§ EXERCISE AIM
Can you resume the talk about Slow Money and the State of the Union, writing on from its last sentence?

§ PAGE EXTRACT

☆ ☆ ☆ ☆ ☆ ☆ ☆

I realize that in today’s fast world—fast food, fast money, fast information—a few weeks is a long time, a month an eternity, and who can even describe the immense duration of a fiscal quarter or a season—in today’s fast world President Obama’s State of the Union is long gone. But in the spirit of all things slow, I’m going to go back all the way to the 1960s and 1970s, to a few Kennedys and things of a Presidential nature said back then, then to the roots of the modern social investment movement, with a brief aside on Greek mythology and the Second Law of Thermodynamics.

Along the way, I’ll give you an overview of the last six years of Slow Money activities—the $49 million that’s gone to 519 small food enterprises via dozens of Slow Money local networks and investment clubs.

I guess you could say I offer these remarks as a kind of Earthworm’s Meta-Economic Non-Reply to the State of the Union. You know, there was a Republican reply. There should be an Earthworm’s Meta-Economic Non-Reply.

☆ ☆ ☆ ☆ ☆ ☆ ☆

§ DATA EXTRACT

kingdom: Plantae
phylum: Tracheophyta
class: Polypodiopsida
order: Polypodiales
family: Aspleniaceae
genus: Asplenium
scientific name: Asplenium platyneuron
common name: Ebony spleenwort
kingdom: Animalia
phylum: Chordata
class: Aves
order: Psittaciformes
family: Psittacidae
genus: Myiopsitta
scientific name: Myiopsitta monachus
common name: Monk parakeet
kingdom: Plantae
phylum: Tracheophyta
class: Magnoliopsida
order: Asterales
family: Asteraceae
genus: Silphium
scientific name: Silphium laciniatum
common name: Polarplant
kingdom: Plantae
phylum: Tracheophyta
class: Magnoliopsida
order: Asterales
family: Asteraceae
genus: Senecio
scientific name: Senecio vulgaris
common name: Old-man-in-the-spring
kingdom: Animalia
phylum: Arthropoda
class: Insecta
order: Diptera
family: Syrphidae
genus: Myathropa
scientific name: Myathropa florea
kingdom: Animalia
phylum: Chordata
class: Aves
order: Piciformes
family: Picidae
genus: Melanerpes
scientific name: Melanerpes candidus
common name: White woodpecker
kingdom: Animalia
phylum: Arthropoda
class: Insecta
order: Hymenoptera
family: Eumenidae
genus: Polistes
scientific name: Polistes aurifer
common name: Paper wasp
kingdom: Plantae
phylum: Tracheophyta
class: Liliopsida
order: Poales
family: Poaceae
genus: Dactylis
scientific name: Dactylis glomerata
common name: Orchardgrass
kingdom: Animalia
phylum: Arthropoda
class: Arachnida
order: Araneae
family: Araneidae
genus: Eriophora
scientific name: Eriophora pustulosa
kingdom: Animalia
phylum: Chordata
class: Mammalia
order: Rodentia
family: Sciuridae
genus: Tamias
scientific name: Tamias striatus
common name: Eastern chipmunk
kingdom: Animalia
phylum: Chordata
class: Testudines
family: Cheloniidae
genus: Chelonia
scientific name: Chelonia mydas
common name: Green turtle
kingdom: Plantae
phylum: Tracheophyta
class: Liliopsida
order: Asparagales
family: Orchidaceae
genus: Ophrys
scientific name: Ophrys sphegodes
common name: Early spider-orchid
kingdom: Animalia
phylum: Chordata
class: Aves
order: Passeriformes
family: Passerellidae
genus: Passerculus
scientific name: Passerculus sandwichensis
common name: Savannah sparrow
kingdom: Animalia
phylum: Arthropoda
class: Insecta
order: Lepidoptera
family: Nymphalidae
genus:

☆ ☆ ☆ ☆ ☆ ☆ ☆

§ OUTPUT BELOW
I say “Non-Reply” because it is more of a revolt than a reply. A revolt against the idea that we cannot have a nuanced, authentic public conversation about what’s broken and how to begin fixing things from the ground up. A revolt against the forgetting and the distractions that doom us to repeat history and steal the future.

“Meta-economic” in the sense that E.F. Schumacher, who wrote
 Small Is Beautiful in 1973 and to whom I’ll refer again later, was the first 20th century industrial economist to realize that economics itself was the problem, that the quantification of economics was preventing us from seeing what was happening to our households, our neighborhoods, our bioregions and the planet as a whole.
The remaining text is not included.